Cadillac’s XTS wasn’t terribly underpowered to begin with. The base car’s naturally aspirated 3.6-liter V6 makes 304 hp, which is actually more than the 4.6-liter V8 found in the DTS and STS sedans it replaces.

That’s where the Vsport package comes in. To dispel possible confusion, “Vsport” and boisterous V8 gas chuggers like the CTS-V are not a part of the same line. Instead, Vsport models serve as an in-between to give Cadillac customers a higher-performing, premium package without venturing into brutal eight-cylinder territory.

Fittingly, exterior alterations with this model are minimal. A different grille in the front and special badge onthe trunk lid are the sole cosmetic changes.

Meet the 2014 Cadillac XTS Vsport, the first of two Cadillac sedans that will the company’s twin turbocharged 3.6-liter V6. Expect a serious power boost, because the force-fed engine makes 410 hp and 369 lb-ft of torque, the latter of which is available at just 1,900 rpm.

For the record, that’s an increase of 106 hp an 105 lb-ft of torque over the standard V6.

Of course, the more powerful engine is only offered in all-wheel drive models; a necessary addition to a car that would otherwise be sending an overpowering amount of torque to its front wheels.

The same six-speed automatic transmission is in use, and all of those items combine to offer an EPA-rated 16 MPG in the city, 24 on the highway or 19 overall.

Cadillac hasn’t released official 0-60 sprint times, but suffice it to say the car is fast. We’ve been assured it will do the test in less than five seconds.

Step on the throttle and you’ll find a surge of power in most conditions because peak torque is available from the aforementioned 1,900 rpm mark, but remains strong until 5,600 rpm.

But is that really a good thing? In some cases it is, but not always. Yes, the car lunges forward easily, but it at times the front wheels still feel overpowered.

Passing on a two-lane road can feel a little dicey. If you push deep into the gas pedal and expect the sort of sure-footedness that comes with rear-biased all-wheel drive systems, you might be disappointed. However, the car does use an electronic limited slip differential to help better distribute power left to right in the rear.

2014 Cadillac XTS Vsport 029Cadillac also recalibrated its electric power steering system for its Vsport models to feel stiffer in sport mode, which is accessed by pulling the gear shift lever down into “S” setting. The stiffer feeling masks the occasionally squirrely front wheels, but the problem is still present.

Pressed hard, you’ll also feel some body roll. Of course, the XTS was never meant to dart through tight corners. It’s meant to ferry adults comfortably with minimal outside noise. This it does very well, and the added brawn underscores that ability in bright red ink.

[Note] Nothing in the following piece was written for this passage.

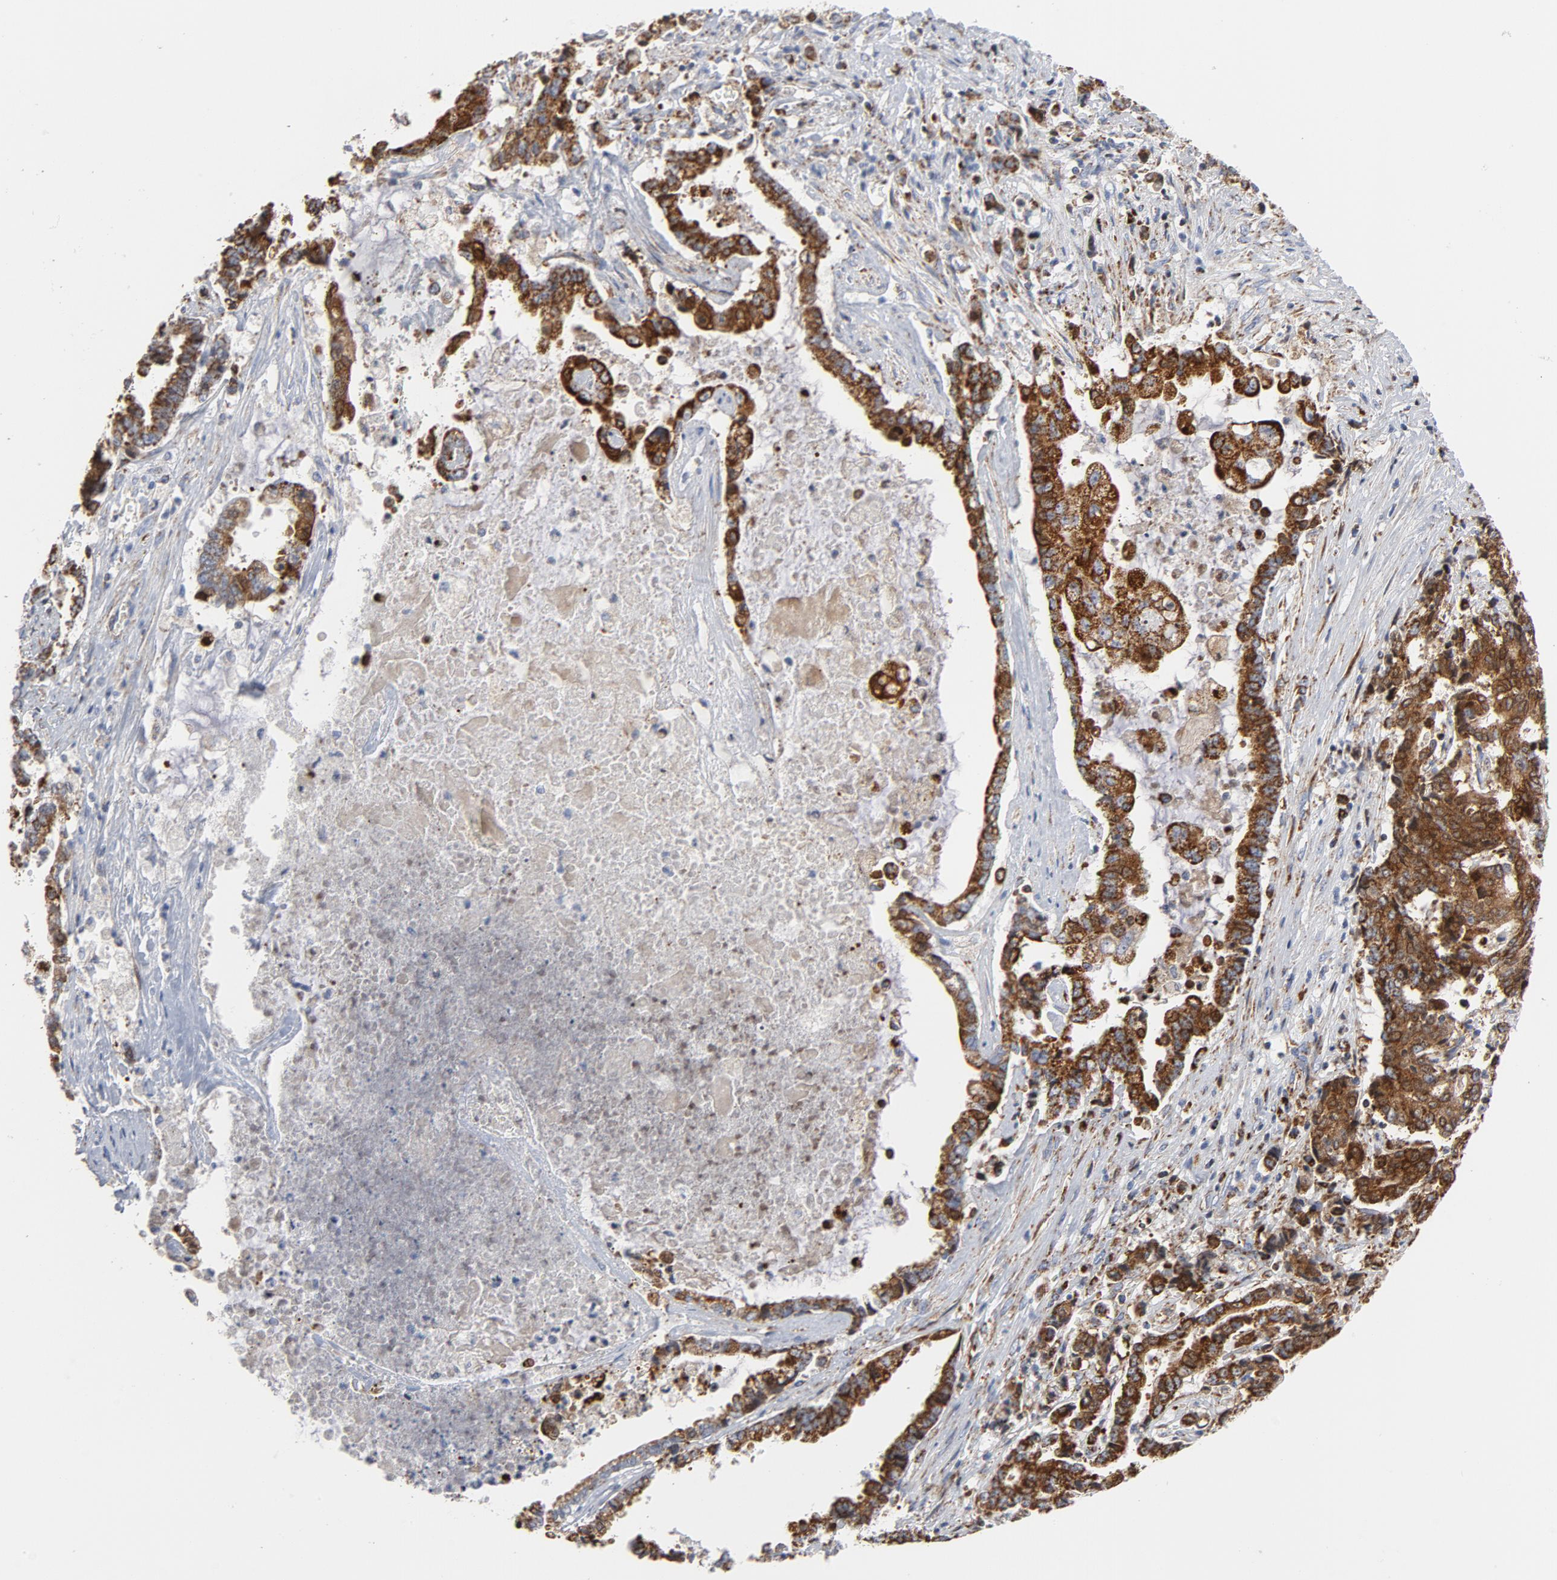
{"staining": {"intensity": "strong", "quantity": ">75%", "location": "cytoplasmic/membranous"}, "tissue": "liver cancer", "cell_type": "Tumor cells", "image_type": "cancer", "snomed": [{"axis": "morphology", "description": "Cholangiocarcinoma"}, {"axis": "topography", "description": "Liver"}], "caption": "Immunohistochemistry photomicrograph of neoplastic tissue: liver cholangiocarcinoma stained using IHC demonstrates high levels of strong protein expression localized specifically in the cytoplasmic/membranous of tumor cells, appearing as a cytoplasmic/membranous brown color.", "gene": "CYCS", "patient": {"sex": "male", "age": 57}}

Still, it’s hard not to want more from a car with such a potent engine.

And how potent it is!

High output isn’t the powerplant’s only intoxicating quality. It makes a beautiful noise. A throaty growl is audible in the cabin, and it sounds more like a junior V8 than a six cylinder.

The thought that Cadillac will be offering this engine in the upcoming CTS is cause for celebration. More exciting is the fact that it will get even more power and a new 8-speed automatic transmission.